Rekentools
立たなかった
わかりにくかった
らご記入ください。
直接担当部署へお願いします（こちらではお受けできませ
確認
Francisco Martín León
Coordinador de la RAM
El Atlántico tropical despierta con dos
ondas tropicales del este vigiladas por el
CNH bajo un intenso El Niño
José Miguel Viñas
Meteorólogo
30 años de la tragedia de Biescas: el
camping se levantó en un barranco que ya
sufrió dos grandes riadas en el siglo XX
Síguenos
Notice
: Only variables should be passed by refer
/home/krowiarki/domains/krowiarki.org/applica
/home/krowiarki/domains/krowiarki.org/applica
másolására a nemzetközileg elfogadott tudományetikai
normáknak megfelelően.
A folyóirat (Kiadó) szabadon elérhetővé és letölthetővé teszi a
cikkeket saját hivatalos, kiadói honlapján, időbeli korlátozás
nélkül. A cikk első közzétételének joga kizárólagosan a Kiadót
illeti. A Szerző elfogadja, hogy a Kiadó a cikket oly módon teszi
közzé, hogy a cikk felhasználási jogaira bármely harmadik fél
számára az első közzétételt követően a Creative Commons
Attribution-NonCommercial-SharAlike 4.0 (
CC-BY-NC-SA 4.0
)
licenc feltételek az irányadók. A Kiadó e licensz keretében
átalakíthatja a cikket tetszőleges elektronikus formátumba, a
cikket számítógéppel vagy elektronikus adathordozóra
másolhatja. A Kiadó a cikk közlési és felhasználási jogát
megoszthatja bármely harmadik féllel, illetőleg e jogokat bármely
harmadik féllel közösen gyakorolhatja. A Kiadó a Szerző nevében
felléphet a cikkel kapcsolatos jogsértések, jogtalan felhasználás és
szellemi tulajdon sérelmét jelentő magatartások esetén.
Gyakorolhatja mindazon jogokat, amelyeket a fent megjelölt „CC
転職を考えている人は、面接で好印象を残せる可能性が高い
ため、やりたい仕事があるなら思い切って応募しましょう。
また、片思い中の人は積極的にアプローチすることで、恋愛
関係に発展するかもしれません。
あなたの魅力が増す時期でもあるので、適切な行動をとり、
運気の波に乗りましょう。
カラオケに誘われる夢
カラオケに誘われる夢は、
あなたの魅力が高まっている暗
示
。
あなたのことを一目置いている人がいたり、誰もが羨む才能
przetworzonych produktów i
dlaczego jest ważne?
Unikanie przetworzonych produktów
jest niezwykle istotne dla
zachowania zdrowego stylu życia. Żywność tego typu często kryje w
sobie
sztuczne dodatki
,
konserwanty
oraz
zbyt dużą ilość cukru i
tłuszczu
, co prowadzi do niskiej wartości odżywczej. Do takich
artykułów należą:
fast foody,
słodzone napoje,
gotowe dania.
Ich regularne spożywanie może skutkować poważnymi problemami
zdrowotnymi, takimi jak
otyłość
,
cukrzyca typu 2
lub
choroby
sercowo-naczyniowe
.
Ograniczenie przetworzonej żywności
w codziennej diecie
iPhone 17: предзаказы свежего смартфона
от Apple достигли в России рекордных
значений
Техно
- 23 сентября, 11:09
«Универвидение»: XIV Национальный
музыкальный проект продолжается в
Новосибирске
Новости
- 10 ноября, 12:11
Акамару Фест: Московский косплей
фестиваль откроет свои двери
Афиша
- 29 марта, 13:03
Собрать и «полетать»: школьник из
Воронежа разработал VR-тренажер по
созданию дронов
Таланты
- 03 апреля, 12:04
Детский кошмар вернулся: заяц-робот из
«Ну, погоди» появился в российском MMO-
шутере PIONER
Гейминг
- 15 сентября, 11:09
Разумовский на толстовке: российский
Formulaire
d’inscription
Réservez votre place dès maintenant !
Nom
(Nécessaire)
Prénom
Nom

■ **TASK DESCRIPTION**
Set down the text of the items from the very start through the line containing "30 años de la tragedia de Biescas: el", including that line, reproducing every line without any alteration.

■ **YOUR RESPONSE**
Rekentools
立たなかった
わかりにくかった
らご記入ください。
直接担当部署へお願いします（こちらではお受けできませ
確認
Francisco Martín León
Coordinador de la RAM
El Atlántico tropical despierta con dos
ondas tropicales del este vigiladas por el
CNH bajo un intenso El Niño
José Miguel Viñas
Meteorólogo
30 años de la tragedia de Biescas: el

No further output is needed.